::: TEXT SEGMENT

Digital Publishing and the Midlist Writer
Why Thor Power Tools Will No Longer Control the Publishing Industry
Thor Power Tools -- and Publishing
In 1979, a small but important change in corporate tax code was made in the case of Thor Power Tools v. the IRS. Thor had been writing off old inventory, but not immediately destroying it. Instead, they were keeping it in stock, but depreciating its overall value because it sold more slowly. This was actually pretty sensible. If you had taxable inventory worth $200 on paper, but you knew you'd only sell about $100 of it, why on earth should you pay full tax?
The IRS did not agree, and the Supreme Court agreed with them. When the decision came down, the publishing industry took note. Previously, they'd been printing large runs. Unsold books were warehoused for future sales (usually called the "backlist"). They reduced the value of their overall inventory to account for what they thought they'd sell, just like Thor.

::::::
::: GIVEN ENTRIES

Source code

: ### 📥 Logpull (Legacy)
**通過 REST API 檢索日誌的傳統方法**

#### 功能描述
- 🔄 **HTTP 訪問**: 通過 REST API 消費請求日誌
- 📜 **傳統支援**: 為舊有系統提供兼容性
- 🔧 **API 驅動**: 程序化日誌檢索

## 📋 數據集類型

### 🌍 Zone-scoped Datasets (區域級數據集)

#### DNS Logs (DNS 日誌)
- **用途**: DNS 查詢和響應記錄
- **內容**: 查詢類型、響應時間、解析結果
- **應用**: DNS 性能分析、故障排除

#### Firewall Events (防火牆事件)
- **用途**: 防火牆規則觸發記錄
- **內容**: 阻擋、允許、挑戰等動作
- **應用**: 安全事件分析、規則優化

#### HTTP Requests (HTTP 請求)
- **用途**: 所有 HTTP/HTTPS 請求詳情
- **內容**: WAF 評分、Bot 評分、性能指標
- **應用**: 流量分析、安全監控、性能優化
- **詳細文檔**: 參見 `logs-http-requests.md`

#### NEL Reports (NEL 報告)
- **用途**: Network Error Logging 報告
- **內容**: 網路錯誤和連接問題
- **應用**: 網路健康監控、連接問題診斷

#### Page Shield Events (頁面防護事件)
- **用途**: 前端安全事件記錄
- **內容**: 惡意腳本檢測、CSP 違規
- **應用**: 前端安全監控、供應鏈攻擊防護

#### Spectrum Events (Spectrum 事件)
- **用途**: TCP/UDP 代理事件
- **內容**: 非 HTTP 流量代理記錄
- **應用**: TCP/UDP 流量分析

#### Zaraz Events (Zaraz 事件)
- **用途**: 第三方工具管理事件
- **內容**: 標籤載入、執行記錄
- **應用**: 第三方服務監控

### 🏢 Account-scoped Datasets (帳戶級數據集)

::::::

» YOUR TASKS:
**1)** In the text on Thor Power Tools and publishing, in what year was the change in corporate tax code made?
**2)** Rewrite the section of the text on Thor Power Tools and publishing from "The IRS did" up to and including "just like Thor.", putting "stored" in place of "warehoused".

» RESPONSES:
**1)** 1979

**2)**
The IRS did not agree, and the Supreme Court agreed with them. When the decision came down, the publishing industry took note. Previously, they'd been printing large runs. Unsold books were stored for future sales (usually called the "backlist"). They reduced the value of their overall inventory to account for what they thought they'd sell, just like Thor.